Ein beliebter Trick der Branche zur wundersamen Geldvermehrung bei Fonds und Versicherern ist die Beitragsdynamik. Laut Vertrag von Wirtschaftsingenieur Denart, den dieser noch als Student unterschrieben hatte, sollte sich Denarts Beitrag jedes Jahr um zehn Prozent erhöhen. „Die Deutsche-Bank-Verkäuferin hat mir gezeigt, dass ich im zweiten Jahr 110 Euro statt 100 Euro pro Monat einzahle – wie sich das aber bis zum Ende der Laufzeit auswirkt, erklärte sie nicht“, sagt er.

Was er damals verdiente, habe die Bankerin ebenfalls nicht interessiert. Kein Wunder, dass der damalige BAföG-Empfänger die Beiträge bald nicht mehr stemmen konnte: Jahr für Jahr erhöhte sich sein Beitrag um zehn Prozent, hinzu kam noch ein Zinseszinseffekt, weil die zehn Prozent ja auch auf die Erhöhung des Vorjahrs mit draufgeschlagen wurden.

Sicher: Anleger können der jährlichen Erhöhung widersprechen. Wer das nicht tut, weil er nicht mehr hinschaut, was mit der Police passiert und was der Versicherer da denn so alles abbucht, muss am Ende exorbitant hohe Beiträge zahlen.

Dynamisch widersprochen

Hätte Anleger Denart bis zum Ende der Laufzeit nie einer Erhöhung widersprochen, müsste er im 38. Versicherungsjahr knapp 41.000 Euro einzahlen. Aus den ursprünglich im Vertrag vereinbarten 45.600 Euro wären über die Jahre 436 852 Euro geworden.

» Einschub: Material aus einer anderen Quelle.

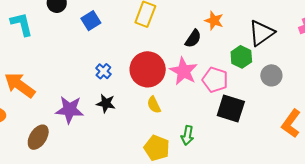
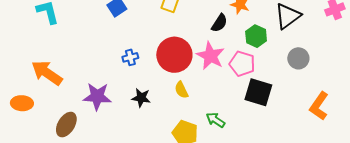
green hexagon: (241, 57) -> (256, 36), moved
blue cross: (103, 71) -> (130, 57), turned 35
black star: (106, 103) -> (141, 98), moved
green arrow: (187, 135) -> (216, 120), turned 114

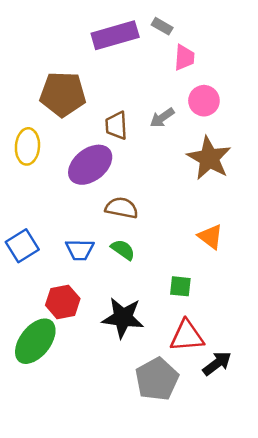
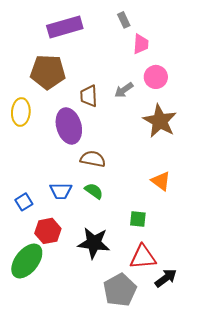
gray rectangle: (162, 26) -> (124, 20), turned 35
purple rectangle: (115, 35) -> (65, 27), moved
purple ellipse: (90, 165) -> (69, 126), turned -68
blue square: (22, 246) -> (24, 202), moved, size x0.7

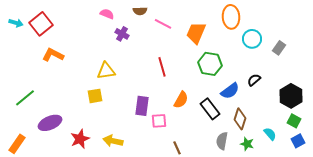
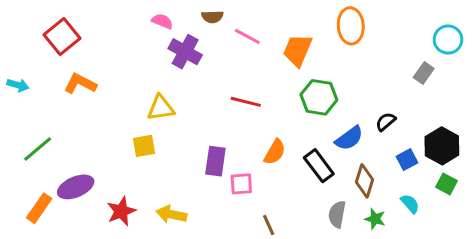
cyan arrow: (16, 23) -> (18, 85), moved
purple cross: (122, 34) -> (185, 52), size x1.5
cyan circle: (252, 39) -> (448, 40), moved
red line: (162, 67) -> (246, 102), turned -60
blue square: (298, 141) -> (407, 160), moved
orange rectangle: (17, 144) -> (39, 208), moved

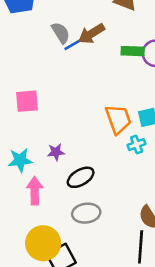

Michael Denart will all das nicht auf sich beruhen lassen. Hätte er sein Geld statt in eine Police direkt in die DWS-Fonds eingezahlt, hätte er zum Kündigungstermin laut einer Berechnung des Datenanbieters Morningstar 4380 Euro zurückbekommen anstelle von jetzt nur 1309 Euro. Zurich-Kunde Denart prüft jetzt, ob er sich vor Gericht sein Geld zurückholen kann.